137 gün süren balık av yasağı 1 Eylül’de sona erecek. Ağlarını yenileyip, teknelerinin bakımını tamamlayan balıkçılar, ‘Vira Bismillah’ demeye hazır. Geçen yıl bekledikleri verimi alamayan balıkçıların yeni sezondaki umudu, palamut. 20 bin balıkçı teknesi önümüzdeki günlerde denize açılmayı beklerken, Türkiye’nin en büyük balıkçı köyü Rumeli Feneri’ndeki deniz emekçileri de hazırlıklarını tamamladı.
10 metreden 47 metreye kadar çeşitli boylarda 350’den fazla balıkçı teknesinin bağlı olduğu Rumeli Feneri Su Ürünleri Kooperatifi Başkanı Şekip Yalçın, geçtiğimiz yıldan daha bereketli bir av sezonu geçireceklerini belirtti.
Yalçın, “Palamut şimdiden kendini gösterdi. Hem olta avcısı arkadaşlarımızdan hem de Beykoz dalyancısı Mustafa Kılınç’tan aldığımız bilgiler palamudun bizi mutlu edeceğini gösteriyor. Liman çevresinde bile çinekop gördük. İnşallah, çinekop da olacak ama palamut av sezonunun ilk dönemlerinde ağlarımıza dolacak umudundayız. Yaz çok sıcak geçtiği için hamsi büyüyemedi. Ayrıca palamut hamsi ile beslenir. Bu yüzden hamsinin çok olacağını düşünmüyoruz. İstavritin de az olacağını tahmin ediyoruz. Geçen sezon kötüydü, bu sezon çok umutlu ve hazırlıklıyız. Tayfa sayımızı bile artırdık. Deniz kirliliği bizi üzüyor. Ağlarımıza plastik atıklar doluyor, balığın az olmasının en büyük nedeni deniz kirliliği. Herkes denizi balıkçı kadar temiz tutarsa avımızın bereketi artar” dedi.
Sarıyer Belediye Başkanı Şükrü Genç, Türkiye’nin en büyük balıkçı köyü Rumeli Feneri’ni ziyaret ederek hazırlıkları gözlemledi. Genç, “İlçemizin bu kültürel zenginliğinin değerini biliyoruz. Ağlarını ve teknelerini onaran balıkçılar 1 Eylül’de denize açılırken, biz de onların bereketle dönmelerini isteyeceğiz. Balıkçıların sorunlarından birisi de kendi avladıkları balığı kendilerinin satamaması. Tüketiciye direk ulaşamadıkları için çok emek sarf etmelerine rağmen hak ettikleri parayı kazanamıyorlar” dedi.

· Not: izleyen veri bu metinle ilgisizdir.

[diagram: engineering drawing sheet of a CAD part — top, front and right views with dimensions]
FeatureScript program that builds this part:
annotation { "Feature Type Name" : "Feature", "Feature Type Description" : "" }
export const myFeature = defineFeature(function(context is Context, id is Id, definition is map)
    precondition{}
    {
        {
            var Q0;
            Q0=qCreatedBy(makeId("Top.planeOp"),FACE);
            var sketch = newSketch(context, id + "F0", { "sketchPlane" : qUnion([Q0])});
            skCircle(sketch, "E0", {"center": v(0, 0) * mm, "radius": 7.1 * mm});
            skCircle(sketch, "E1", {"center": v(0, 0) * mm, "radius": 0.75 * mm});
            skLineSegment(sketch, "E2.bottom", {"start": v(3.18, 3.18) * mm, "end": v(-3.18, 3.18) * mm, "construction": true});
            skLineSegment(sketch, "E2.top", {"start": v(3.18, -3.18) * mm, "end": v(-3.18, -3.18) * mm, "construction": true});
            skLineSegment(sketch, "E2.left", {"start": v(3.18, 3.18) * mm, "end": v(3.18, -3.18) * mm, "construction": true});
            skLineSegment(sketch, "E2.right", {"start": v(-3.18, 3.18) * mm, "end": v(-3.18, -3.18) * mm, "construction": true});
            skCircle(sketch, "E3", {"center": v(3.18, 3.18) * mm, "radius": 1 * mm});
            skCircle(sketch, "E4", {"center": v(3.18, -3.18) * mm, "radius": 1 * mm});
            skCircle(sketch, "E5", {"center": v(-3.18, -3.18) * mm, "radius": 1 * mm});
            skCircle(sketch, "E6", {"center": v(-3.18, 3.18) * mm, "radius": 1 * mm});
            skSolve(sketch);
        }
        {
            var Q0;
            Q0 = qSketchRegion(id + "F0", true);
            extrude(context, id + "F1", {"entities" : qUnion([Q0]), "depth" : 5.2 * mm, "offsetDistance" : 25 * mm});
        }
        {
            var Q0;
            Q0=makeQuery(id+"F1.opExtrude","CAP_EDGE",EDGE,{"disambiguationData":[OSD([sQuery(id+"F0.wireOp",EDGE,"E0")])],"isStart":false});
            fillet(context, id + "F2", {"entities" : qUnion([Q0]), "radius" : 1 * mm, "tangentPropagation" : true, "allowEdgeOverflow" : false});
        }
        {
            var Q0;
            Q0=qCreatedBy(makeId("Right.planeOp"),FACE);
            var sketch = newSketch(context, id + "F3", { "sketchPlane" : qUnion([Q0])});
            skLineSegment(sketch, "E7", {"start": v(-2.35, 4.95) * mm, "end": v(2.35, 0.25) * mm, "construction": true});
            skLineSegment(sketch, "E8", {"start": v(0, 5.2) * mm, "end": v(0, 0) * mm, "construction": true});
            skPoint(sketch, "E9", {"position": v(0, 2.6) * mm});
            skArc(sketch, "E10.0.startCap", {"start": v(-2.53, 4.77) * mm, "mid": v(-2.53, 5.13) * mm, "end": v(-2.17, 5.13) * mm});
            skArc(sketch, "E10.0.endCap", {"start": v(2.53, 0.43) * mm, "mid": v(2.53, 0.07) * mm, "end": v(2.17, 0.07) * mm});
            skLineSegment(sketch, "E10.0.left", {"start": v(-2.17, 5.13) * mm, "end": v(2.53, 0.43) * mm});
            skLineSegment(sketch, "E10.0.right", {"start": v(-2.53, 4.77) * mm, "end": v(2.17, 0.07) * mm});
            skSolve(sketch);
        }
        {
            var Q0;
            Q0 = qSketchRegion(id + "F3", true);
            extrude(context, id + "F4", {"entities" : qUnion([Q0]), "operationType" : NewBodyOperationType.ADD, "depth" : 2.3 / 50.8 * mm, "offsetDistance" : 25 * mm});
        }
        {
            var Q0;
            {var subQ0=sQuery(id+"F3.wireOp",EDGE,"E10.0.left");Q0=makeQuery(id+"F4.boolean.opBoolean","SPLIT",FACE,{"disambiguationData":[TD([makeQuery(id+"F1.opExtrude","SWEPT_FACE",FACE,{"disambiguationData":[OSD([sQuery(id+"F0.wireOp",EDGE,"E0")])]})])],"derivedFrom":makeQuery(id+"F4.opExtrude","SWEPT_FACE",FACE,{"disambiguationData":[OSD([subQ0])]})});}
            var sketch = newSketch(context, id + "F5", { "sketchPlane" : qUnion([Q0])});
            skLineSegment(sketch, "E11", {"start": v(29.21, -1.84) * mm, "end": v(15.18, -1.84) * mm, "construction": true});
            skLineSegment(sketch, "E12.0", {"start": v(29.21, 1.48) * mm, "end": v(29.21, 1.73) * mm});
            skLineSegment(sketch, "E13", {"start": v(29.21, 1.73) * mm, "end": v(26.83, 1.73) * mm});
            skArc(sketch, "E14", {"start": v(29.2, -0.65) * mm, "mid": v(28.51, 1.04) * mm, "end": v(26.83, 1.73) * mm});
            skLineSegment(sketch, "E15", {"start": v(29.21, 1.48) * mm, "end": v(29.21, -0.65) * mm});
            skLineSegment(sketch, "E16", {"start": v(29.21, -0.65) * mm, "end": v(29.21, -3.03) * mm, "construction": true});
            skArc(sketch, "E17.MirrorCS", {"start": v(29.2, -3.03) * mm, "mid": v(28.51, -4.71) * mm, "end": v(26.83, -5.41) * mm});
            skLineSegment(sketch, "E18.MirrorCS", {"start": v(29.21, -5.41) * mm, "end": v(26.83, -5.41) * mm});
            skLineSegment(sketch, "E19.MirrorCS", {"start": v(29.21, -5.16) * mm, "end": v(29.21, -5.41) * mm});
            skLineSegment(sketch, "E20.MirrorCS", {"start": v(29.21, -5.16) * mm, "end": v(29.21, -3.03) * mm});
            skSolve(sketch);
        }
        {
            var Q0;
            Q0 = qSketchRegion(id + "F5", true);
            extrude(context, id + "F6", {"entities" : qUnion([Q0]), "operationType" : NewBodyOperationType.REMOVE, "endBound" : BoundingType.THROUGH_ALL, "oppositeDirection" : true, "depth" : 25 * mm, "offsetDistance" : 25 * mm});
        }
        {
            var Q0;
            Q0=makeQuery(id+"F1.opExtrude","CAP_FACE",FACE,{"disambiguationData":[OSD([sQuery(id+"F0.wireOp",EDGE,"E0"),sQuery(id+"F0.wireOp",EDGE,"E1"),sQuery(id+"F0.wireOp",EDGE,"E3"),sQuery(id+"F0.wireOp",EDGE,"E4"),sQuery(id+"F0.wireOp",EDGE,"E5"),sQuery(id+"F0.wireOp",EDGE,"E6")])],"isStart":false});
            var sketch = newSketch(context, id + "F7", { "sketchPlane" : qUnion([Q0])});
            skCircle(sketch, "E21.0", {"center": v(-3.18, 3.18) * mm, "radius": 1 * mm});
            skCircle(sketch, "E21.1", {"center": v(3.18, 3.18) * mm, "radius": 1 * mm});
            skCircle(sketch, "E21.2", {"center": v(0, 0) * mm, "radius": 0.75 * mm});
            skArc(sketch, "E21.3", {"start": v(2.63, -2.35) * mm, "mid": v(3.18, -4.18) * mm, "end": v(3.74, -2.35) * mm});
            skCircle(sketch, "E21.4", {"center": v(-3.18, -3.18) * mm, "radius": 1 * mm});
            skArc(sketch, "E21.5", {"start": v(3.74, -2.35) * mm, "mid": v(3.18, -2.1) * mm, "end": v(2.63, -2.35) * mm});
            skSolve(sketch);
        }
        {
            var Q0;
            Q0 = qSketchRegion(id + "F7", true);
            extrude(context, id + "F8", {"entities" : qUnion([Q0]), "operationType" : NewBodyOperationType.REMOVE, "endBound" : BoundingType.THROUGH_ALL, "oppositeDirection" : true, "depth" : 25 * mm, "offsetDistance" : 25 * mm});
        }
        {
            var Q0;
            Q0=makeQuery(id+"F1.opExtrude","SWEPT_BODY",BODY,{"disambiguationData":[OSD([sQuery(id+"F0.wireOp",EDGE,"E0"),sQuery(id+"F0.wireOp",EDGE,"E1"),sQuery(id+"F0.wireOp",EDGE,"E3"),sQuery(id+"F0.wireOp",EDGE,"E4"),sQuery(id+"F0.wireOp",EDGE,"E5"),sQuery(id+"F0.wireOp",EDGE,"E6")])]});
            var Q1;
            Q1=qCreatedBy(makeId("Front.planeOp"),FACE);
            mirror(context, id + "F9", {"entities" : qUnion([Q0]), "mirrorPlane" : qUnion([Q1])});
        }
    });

Türkiye Denizcilik Vakfı (TÜDAV) Başkanı ve İstanbul Üniversitesi Su Bilimleri Fakültesi Öğretim Üyesi Prof. Dr. Bayram Öztürk şunları söyledi: “Verimli balıkçılık için denizlerimizin temiz kalması şart. Balıkta kalite, denizin kalitesiyle ilgilidir. Denizlerin korunmasında ortak bilinç oluşturmak ve çaba göstermek herkesin görevi. Marmara Denizi’nde yasak olmasına rağmen yapılan trol avcılığının önlenmesi gerekli. Sahil Güvenlik Komutanlığı ve deniz polisine büyük görev düşüyor. Av yasaklarına uyulmalı.”